▶ _EXERCISE OBJECTIVE_: Reproduce the data below line for line, changing nothing.

▶ _RECORDS SUPPLIED_:
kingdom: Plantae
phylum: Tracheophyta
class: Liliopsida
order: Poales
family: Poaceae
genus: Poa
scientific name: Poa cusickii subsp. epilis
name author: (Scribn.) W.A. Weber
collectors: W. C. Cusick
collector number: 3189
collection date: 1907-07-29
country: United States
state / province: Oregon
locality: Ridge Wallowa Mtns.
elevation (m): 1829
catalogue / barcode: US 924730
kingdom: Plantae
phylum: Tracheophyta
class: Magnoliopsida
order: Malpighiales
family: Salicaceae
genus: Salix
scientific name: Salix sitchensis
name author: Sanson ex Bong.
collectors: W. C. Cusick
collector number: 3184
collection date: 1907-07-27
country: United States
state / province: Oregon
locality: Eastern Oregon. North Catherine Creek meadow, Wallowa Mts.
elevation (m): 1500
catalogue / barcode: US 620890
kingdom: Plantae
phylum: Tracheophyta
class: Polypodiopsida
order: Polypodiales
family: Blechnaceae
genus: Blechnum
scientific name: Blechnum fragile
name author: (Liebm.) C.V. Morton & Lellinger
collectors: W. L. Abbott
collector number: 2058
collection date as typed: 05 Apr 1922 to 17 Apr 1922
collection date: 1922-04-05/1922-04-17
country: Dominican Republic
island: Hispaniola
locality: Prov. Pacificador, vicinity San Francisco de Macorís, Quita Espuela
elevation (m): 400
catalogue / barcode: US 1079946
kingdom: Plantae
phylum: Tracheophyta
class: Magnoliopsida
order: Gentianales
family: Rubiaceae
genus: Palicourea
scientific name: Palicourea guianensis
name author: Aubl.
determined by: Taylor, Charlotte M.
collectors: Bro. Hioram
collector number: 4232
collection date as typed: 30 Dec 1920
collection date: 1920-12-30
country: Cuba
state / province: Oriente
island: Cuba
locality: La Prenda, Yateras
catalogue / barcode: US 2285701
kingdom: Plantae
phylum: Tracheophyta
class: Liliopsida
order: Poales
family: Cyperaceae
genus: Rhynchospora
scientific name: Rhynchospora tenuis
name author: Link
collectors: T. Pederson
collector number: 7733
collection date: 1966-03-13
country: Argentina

▶ _WORKED ANSWER_:
kingdom: Plantae
phylum: Tracheophyta
class: Liliopsida
order: Poales
family: Poaceae
genus: Poa
scientific name: Poa cusickii subsp. epilis
name author: (Scribn.) W.A. Weber
collectors: W. C. Cusick
collector number: 3189
collection date: 1907-07-29
country: United States
state / province: Oregon
locality: Ridge Wallowa Mtns.
elevation (m): 1829
catalogue / barcode: US 924730
kingdom: Plantae
phylum: Tracheophyta
class: Magnoliopsida
order: Malpighiales
family: Salicaceae
genus: Salix
scientific name: Salix sitchensis
name author: Sanson ex Bong.
collectors: W. C. Cusick
collector number: 3184
collection date: 1907-07-27
country: United States
state / province: Oregon
locality: Eastern Oregon. North Catherine Creek meadow, Wallowa Mts.
elevation (m): 1500
catalogue / barcode: US 620890
kingdom: Plantae
phylum: Tracheophyta
class: Polypodiopsida
order: Polypodiales
family: Blechnaceae
genus: Blechnum
scientific name: Blechnum fragile
name author: (Liebm.) C.V. Morton & Lellinger
collectors: W. L. Abbott
collector number: 2058
collection date as typed: 05 Apr 1922 to 17 Apr 1922
collection date: 1922-04-05/1922-04-17
country: Dominican Republic
island: Hispaniola
locality: Prov. Pacificador, vicinity San Francisco de Macorís, Quita Espuela
elevation (m): 400
catalogue / barcode: US 1079946
kingdom: Plantae
phylum: Tracheophyta
class: Magnoliopsida
order: Gentianales
family: Rubiaceae
genus: Palicourea
scientific name: Palicourea guianensis
name author: Aubl.
determined by: Taylor, Charlotte M.
collectors: Bro. Hioram
collector number: 4232
collection date as typed: 30 Dec 1920
collection date: 1920-12-30
country: Cuba
state / province: Oriente
island: Cuba
locality: La Prenda, Yateras
catalogue / barcode: US 2285701
kingdom: Plantae
phylum: Tracheophyta
class: Liliopsida
order: Poales
family: Cyperaceae
genus: Rhynchospora
scientific name: Rhynchospora tenuis
name author: Link
collectors: T. Pederson
collector number: 7733
collection date: 1966-03-13
country: Argentina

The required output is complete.